I realised that it’s very important to put out your authentic, original self in front of people because that’s the only way they will accept you and celebrate your true potential.
Is there an interest or a hobby that you got time for when locked in?
Honestly, for me, the first lockdown was easy and I had time for everything generic, from cooking and reading to watching content.
I had become very disconnected from a lot of content that was out there because I never had the time.
I was also working out three hours a day at home.
The second lockdown, because of all the COVID warrior work that I did, was a very busy time.
When one scrolls through the list of your upcoming films, what catches the eye are the intriguing titles. There’s one called Lady Killer and you are one even in real life.
(Laughs) Thank you so much.
Every woman should believe she is a lady killer because that’s the only way she can gain the confidence to achieve whatever she wants in life.
You have to love yourself.
There’s another film called Afwaah…
That one is with Sudhir (Mishra) sir, who has always been in my bucket list because he is such a fine film-maker.
I remember watching Hazaaron Khwaishein Aisi when I was young and it left such a huge impact on me. I have always wanted to be a part of a film that belongs to the Sudhir Mishra school.
He is a phenomenal person to work with, given how knowledgeable he is.
Also, he writes his women characters so well.
He has always told me that while his films do make a social comment, his first job as a director is to entertain his audience.
Afwaah has been a most fulfilling journey, one that I will always cherish.
What’s the weirdest rumour you have heard about yourself?
It’s something as basic as my sister Samiksha and I being twins.
I don’t know how this rumour started but it’s insane how many people believe it.
I have to tell them, ‘Nahin yaar, we are a couple of years apart.’
Even the media has often referred to Samiksha as my twin sister.
It’s really weird!
Your choice of roles has always been unconventional and unique.
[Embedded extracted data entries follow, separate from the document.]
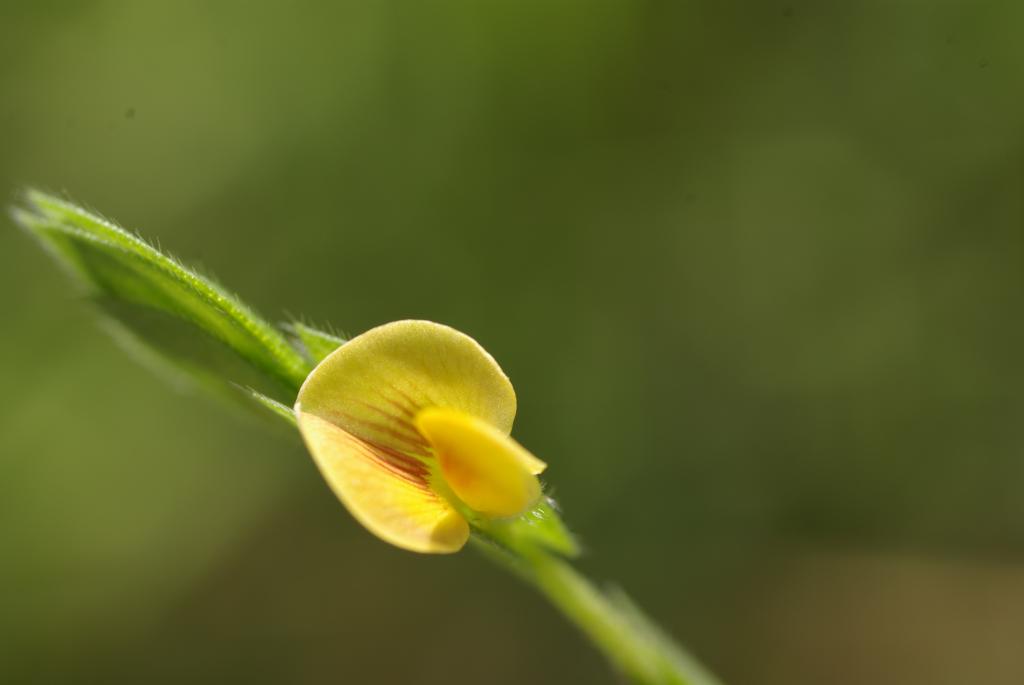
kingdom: Plantae
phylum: Tracheophyta
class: Magnoliopsida
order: Fabales
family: Fabaceae
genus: Zornia
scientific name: Zornia gibbosa
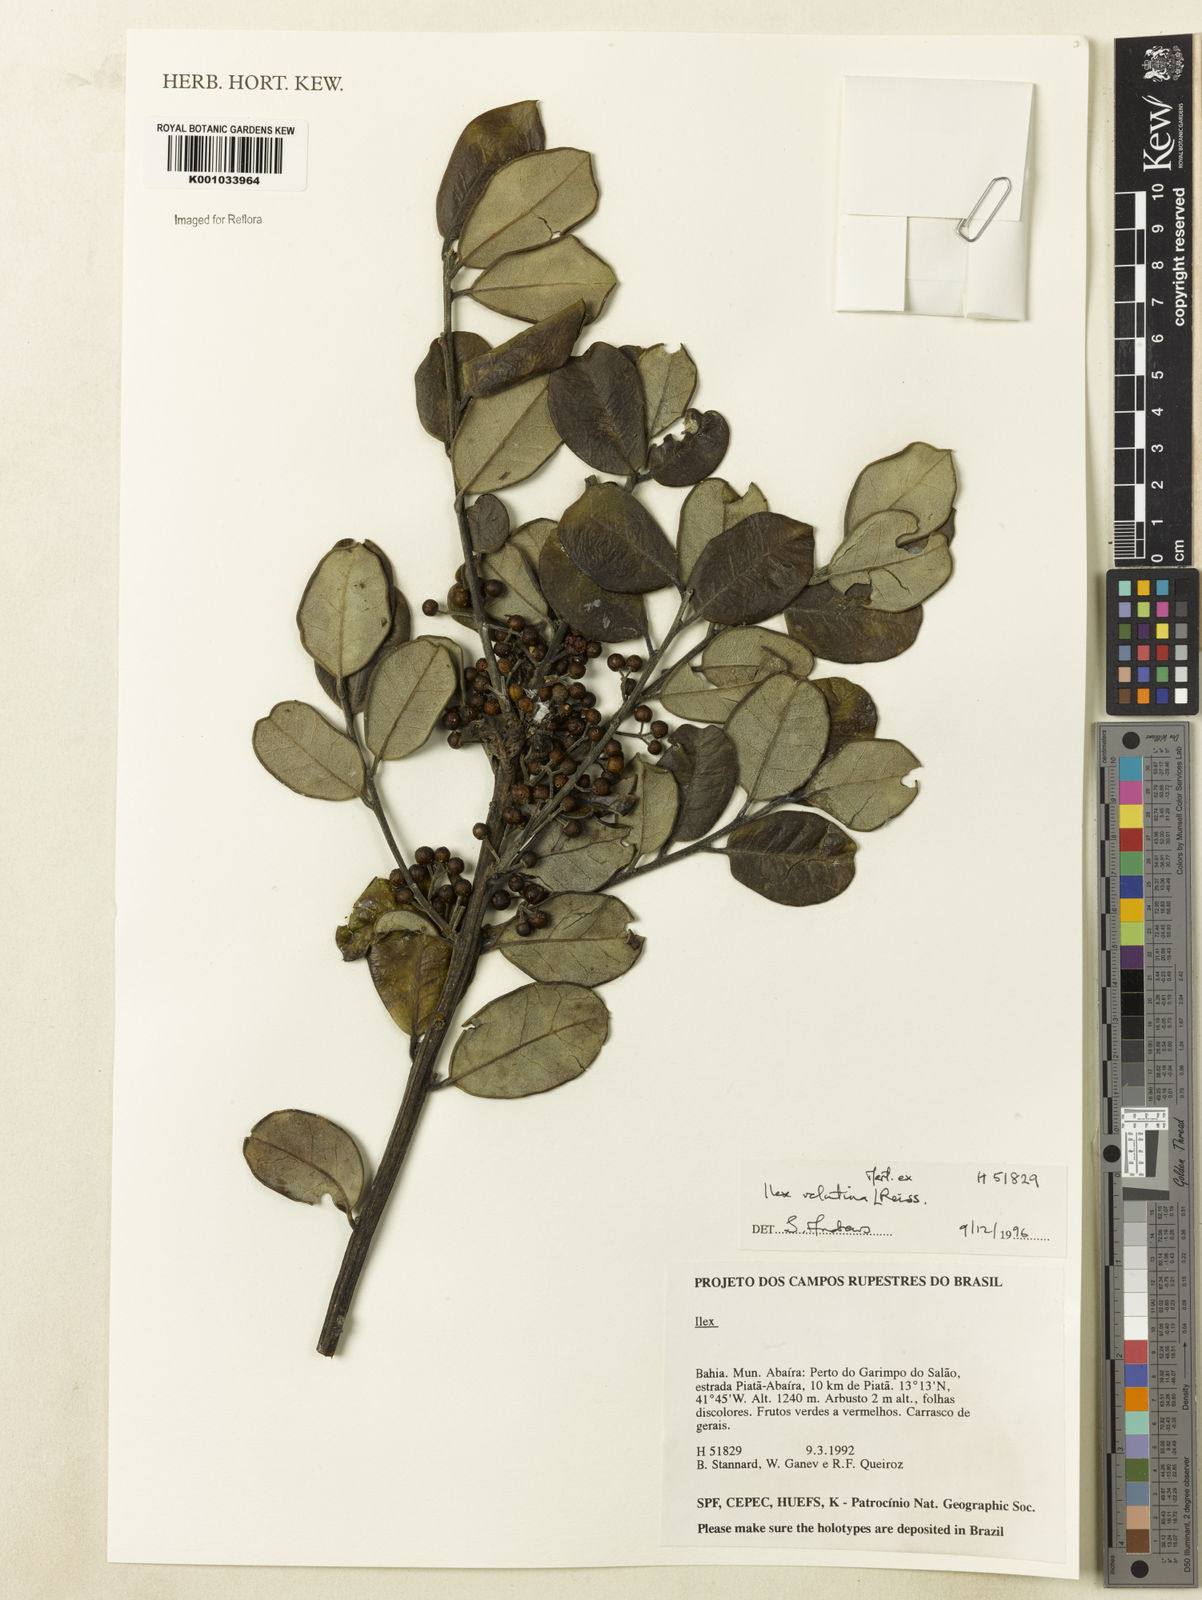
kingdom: Plantae
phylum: Tracheophyta
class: Magnoliopsida
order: Aquifoliales
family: Aquifoliaceae
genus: Ilex
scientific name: Ilex velutina
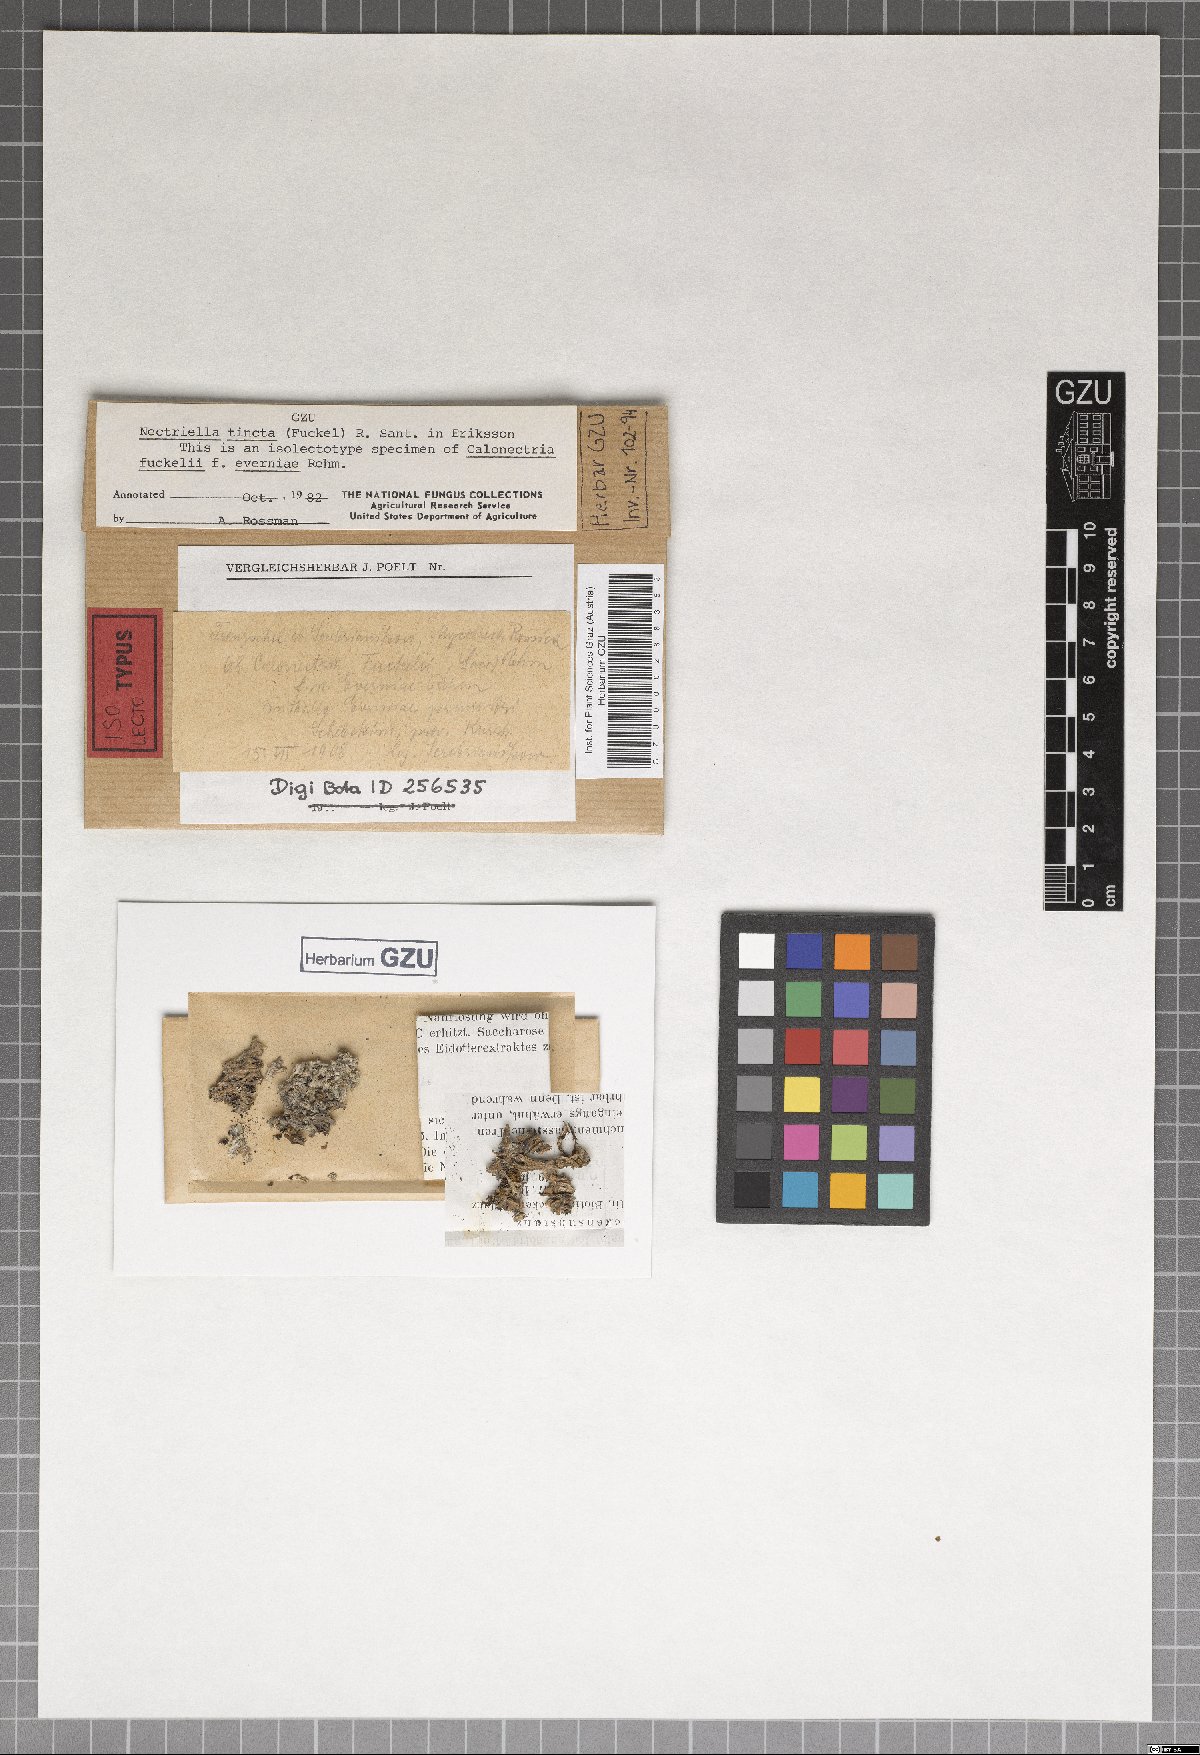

Is there any one film in recent times that has stood out for a particular reason?
I would say my upcoming film Bheed.
It’s a story that I wanted to be a part of.
Usually, I go behind characters but after a very long time, irrespective of what I am doing in the film, I wanted to be a part of this journey, this school of cinema.
After a very long time, I have done a film for the love of just being a part of a good film.
You have had some really great co-stars, be it Ayushmann Khurrana, Sushant Singh Rajput, Rajkummar Rao, Nawazuddin Siddiqui, Taapsee Pannu or Konkona Sen Sharma.
Yes, it’s very exciting for me to have an actor who does as much as I do as it elevates my performance.
Acting is all about reacting and I’m always up for a healthy challenge.
Which co-star has been the most fun to work with?
Rajkummar Rao and Arjun Kapoor are two people I really get along with and I would like to believe we are really good friends.
He will kill me for saying this, but Raj is like the sister I always wanted.
Arjun is such a well-wisher, one of the most genuine people I worked with.
I wish both of them much love.
With Raj you recently did a really beautiful film, Badhaai Do. What is it about the film that will stay with you forever?
I was missing the experience that my first film had given me.
I experienced that all over again with Badhaai Do.
Right from the shoot, we knew we were working on something very special.
It was a fight close to my heart because I have had friends and family from the LGBTQ community.
I have empathised with them, tried advocating their cause as much as possible but I always felt I wasn’t doing enough.
I realised the best way to give back is through my craft.
Badhaai Do was not just about being vocal and making a point, it is such a beautiful story that holds you.
I feel so fortunate that Raj and I could be a part of this film and do justice to the subject in whatever way.
After its release, so many people who belonged to the community, and also outside it, have walked up to me, cried… it’s an emotional roller coaster.
Raj and I had gifts sent to our homes and letters written to us.
We tried sharing most of it because we wanted people to know that this is the impact of good cinema. It lives on forever and leaves behind a legacy.